INTRODUCTION: Recent studies explored promising new quantitative methods to analyze electroencephalography (EEG) signals. This paper analyzes the correlation of two EEG parameters, Brain Symmetry Index (BSI) and Laterality Coefficient (LC), with established functional scales for the stroke assessment.
METHODS: Thirty-two healthy subjects and thirty-six stroke patients with upper extremity hemiparesis were recruited for this study. The stroke patients where subdivided in three groups according to the stroke location: Cortical, Subcortical, and Cortical + Subcortical. The participants performed assessment visits to record the EEG in the resting state and perform functional tests using rehabilitation scales. Then, stroke patients performed 25 sessions using a motor-imagery based Brain Computer Interface system (BCI). BSI was calculated with the EEG data in resting state and LC was calculated with the Event-Related Synchronization maps.
RESULTS: The results of this study demonstrated significant differences in the BSI between the healthy group and Subcortical group (P = 0.001), and also between the healthy and Cortical+Subcortical group (P = 0.019). No significant differences were found between the healthy group and the Cortical group (P = 0.505). Furthermore, the BSI analysis in the healthy group based on gender showed statistical differences (P = 0.027). In the stroke group, the correlation between the BSI and the functional state of the upper extremity assessed by Fugl-Meyer Assessment (FMA) was also significant, ρ = -0.430 and P = 0.046. The correlation between the BSI and the FMA-Lower extremity was not significant (ρ = -0.063, P = 0.852). Similarly, the LC calculated in the alpha band has significative correlation with FMA of upper extremity (ρ = -0.623 and P < 0.001) and FMA of lower extremity (ρ = -0.509 and P = 0.026). Other important significant correlations between LC and functional scales were observed.

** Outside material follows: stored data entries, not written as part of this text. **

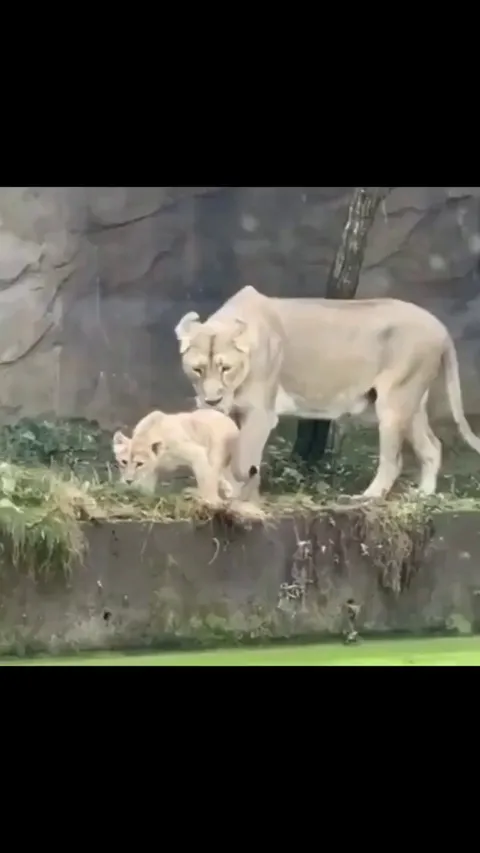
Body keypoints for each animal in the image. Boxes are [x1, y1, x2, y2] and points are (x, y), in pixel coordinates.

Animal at [112, 408, 245, 506]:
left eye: (139, 464)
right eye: (124, 462)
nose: (129, 481)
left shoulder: (196, 452)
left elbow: (206, 479)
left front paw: (211, 500)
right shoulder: (151, 471)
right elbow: (147, 487)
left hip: (216, 453)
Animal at [174, 284, 480, 500]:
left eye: (225, 368)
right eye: (197, 369)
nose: (212, 400)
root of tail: (440, 325)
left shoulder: (261, 414)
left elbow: (243, 459)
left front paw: (238, 493)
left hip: (395, 401)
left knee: (394, 460)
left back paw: (367, 497)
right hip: (412, 404)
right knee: (432, 446)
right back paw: (423, 495)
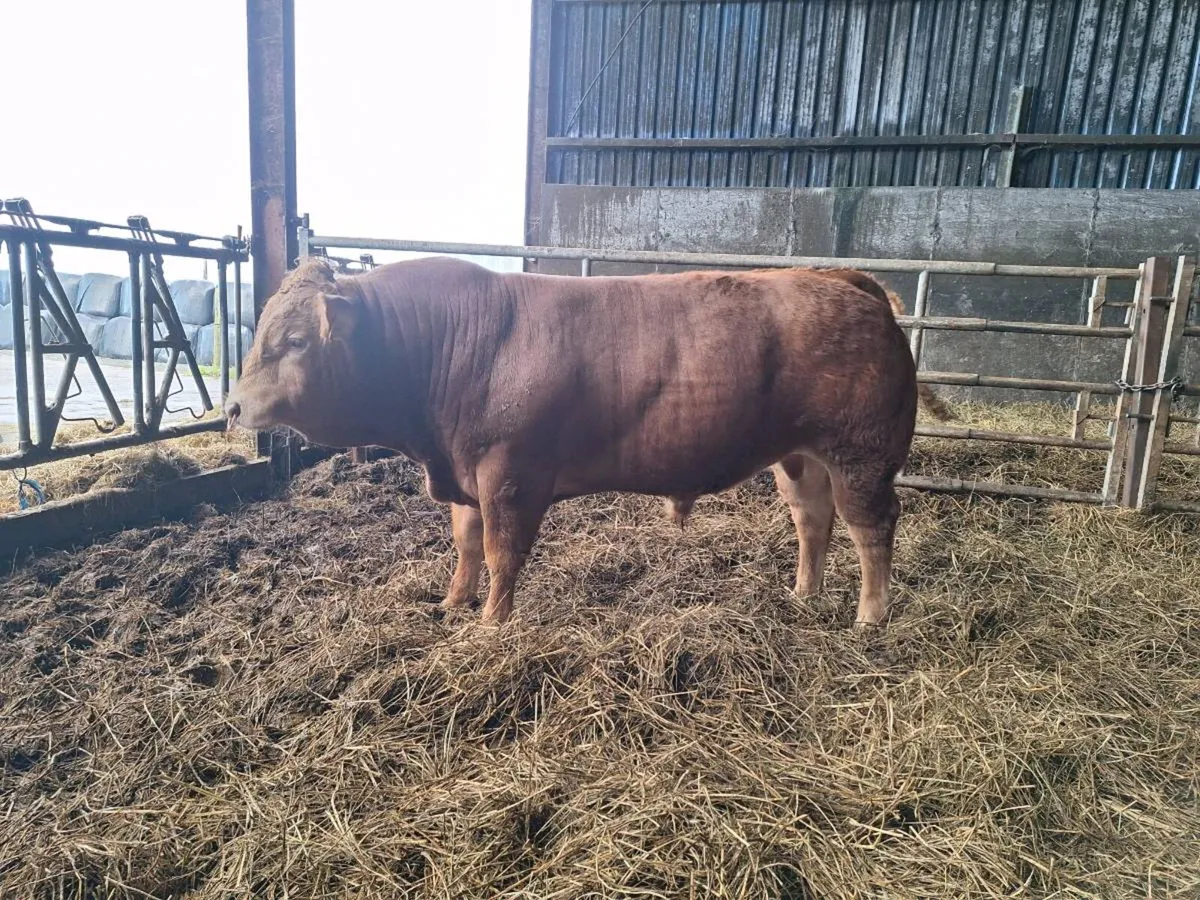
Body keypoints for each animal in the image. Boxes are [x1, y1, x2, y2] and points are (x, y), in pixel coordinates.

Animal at [226, 257, 948, 627]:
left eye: (295, 340)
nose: (232, 406)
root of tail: (839, 277)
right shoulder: (465, 472)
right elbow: (465, 544)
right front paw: (452, 601)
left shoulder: (509, 475)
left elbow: (502, 552)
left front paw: (490, 625)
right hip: (799, 457)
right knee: (812, 520)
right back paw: (803, 594)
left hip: (862, 455)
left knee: (872, 528)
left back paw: (870, 616)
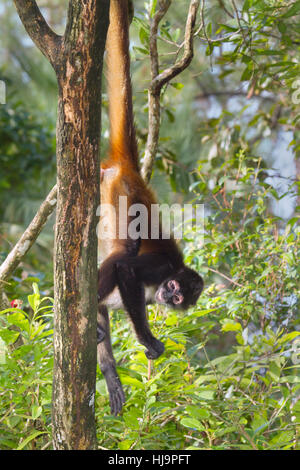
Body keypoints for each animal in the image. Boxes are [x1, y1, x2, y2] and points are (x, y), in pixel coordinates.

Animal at [98, 0, 204, 416]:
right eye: (172, 286)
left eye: (178, 298)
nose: (168, 296)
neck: (166, 277)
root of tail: (133, 172)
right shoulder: (159, 266)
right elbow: (126, 268)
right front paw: (148, 340)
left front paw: (111, 374)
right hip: (121, 191)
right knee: (119, 257)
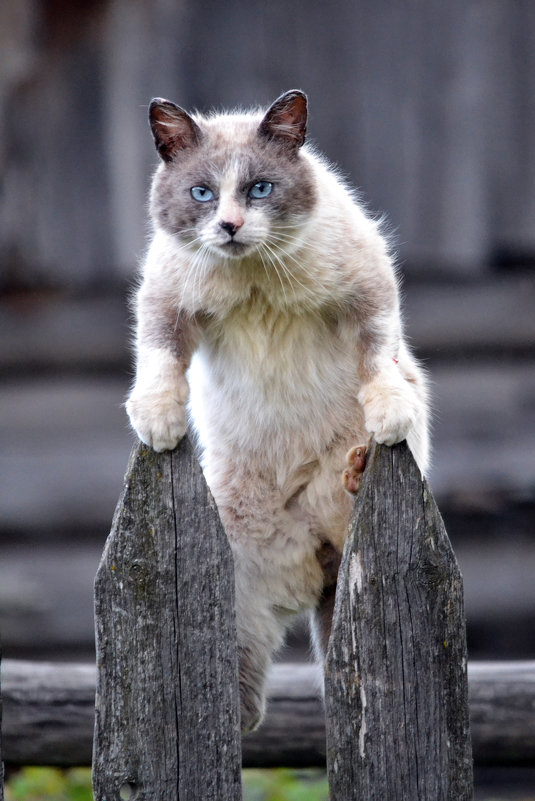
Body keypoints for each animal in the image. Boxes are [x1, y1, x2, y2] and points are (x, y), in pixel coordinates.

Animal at [126, 90, 432, 736]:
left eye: (260, 189)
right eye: (202, 194)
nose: (230, 225)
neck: (253, 279)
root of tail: (321, 556)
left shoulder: (366, 289)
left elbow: (378, 358)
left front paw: (386, 413)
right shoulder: (166, 301)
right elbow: (158, 359)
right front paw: (160, 425)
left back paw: (360, 467)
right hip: (238, 581)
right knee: (242, 700)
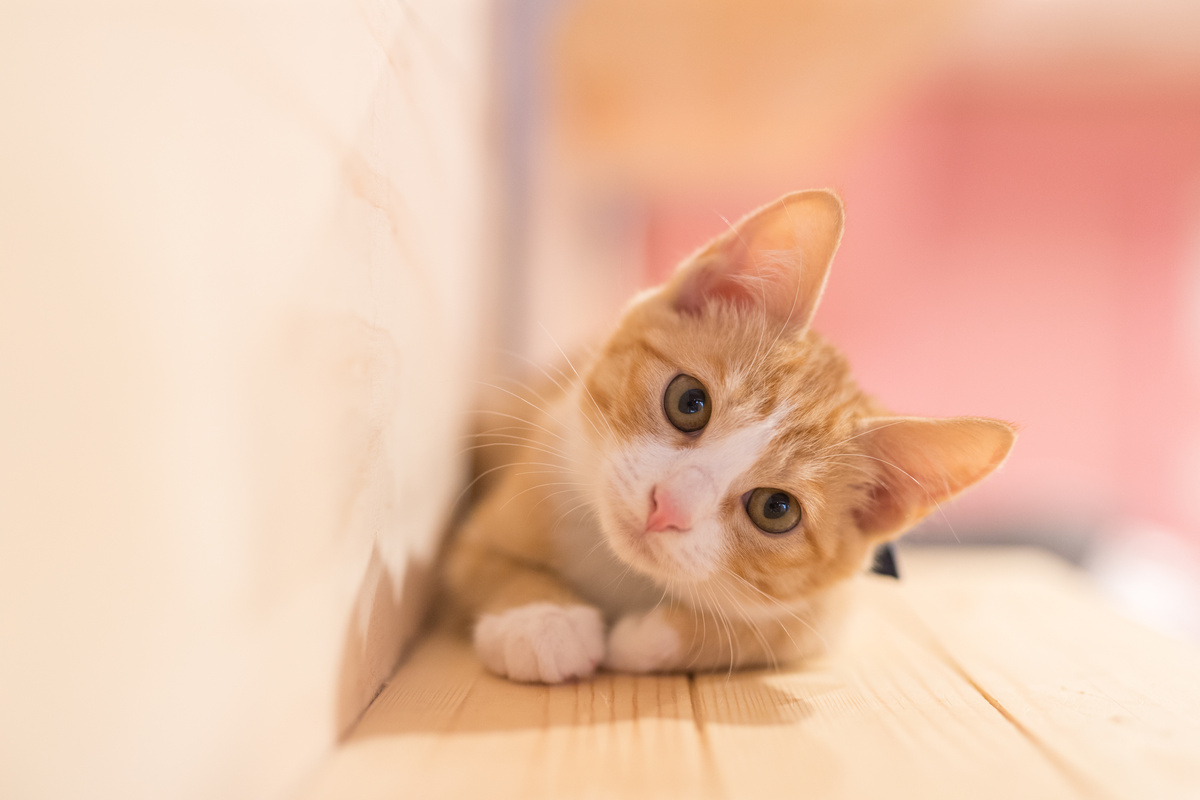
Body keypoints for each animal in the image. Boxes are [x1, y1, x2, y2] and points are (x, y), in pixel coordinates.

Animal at [441, 190, 1012, 686]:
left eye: (776, 509)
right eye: (689, 402)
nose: (667, 506)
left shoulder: (831, 609)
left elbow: (773, 632)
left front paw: (644, 637)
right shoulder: (506, 501)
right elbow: (486, 563)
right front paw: (541, 621)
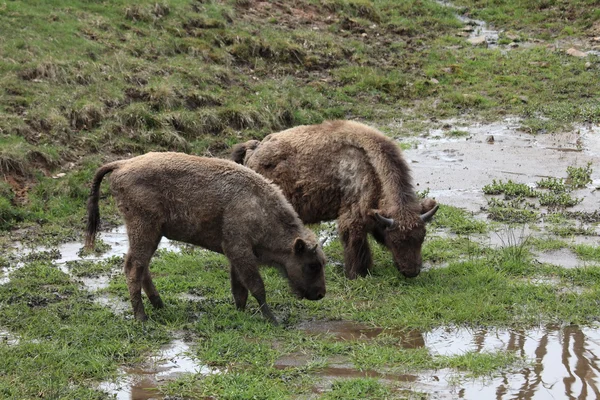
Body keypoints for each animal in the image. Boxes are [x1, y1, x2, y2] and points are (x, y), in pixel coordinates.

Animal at [85, 152, 324, 324]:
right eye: (312, 265)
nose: (321, 294)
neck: (260, 208)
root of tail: (121, 164)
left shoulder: (235, 254)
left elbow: (239, 289)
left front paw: (241, 312)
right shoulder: (239, 250)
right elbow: (256, 286)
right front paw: (274, 320)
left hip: (150, 235)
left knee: (142, 267)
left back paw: (160, 305)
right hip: (144, 230)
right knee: (134, 268)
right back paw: (142, 318)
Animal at [232, 120, 438, 280]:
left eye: (422, 237)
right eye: (395, 240)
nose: (411, 272)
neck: (371, 166)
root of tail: (254, 149)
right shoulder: (353, 216)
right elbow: (356, 244)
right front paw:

In addition, the patients showed an improvement in the FMA-upper extremity after the BCI therapy (ΔFMA = 1 median [IQR: 0-8], P = 0.002).
CONCLUSION: The quantitative EEG tools used here may help support our understanding of stroke and how the brain changes during rehabilitation therapy. These tools can help identify changes in EEG biomarkers and parameters during therapy that might lead to improved therapy methods and functional prognoses.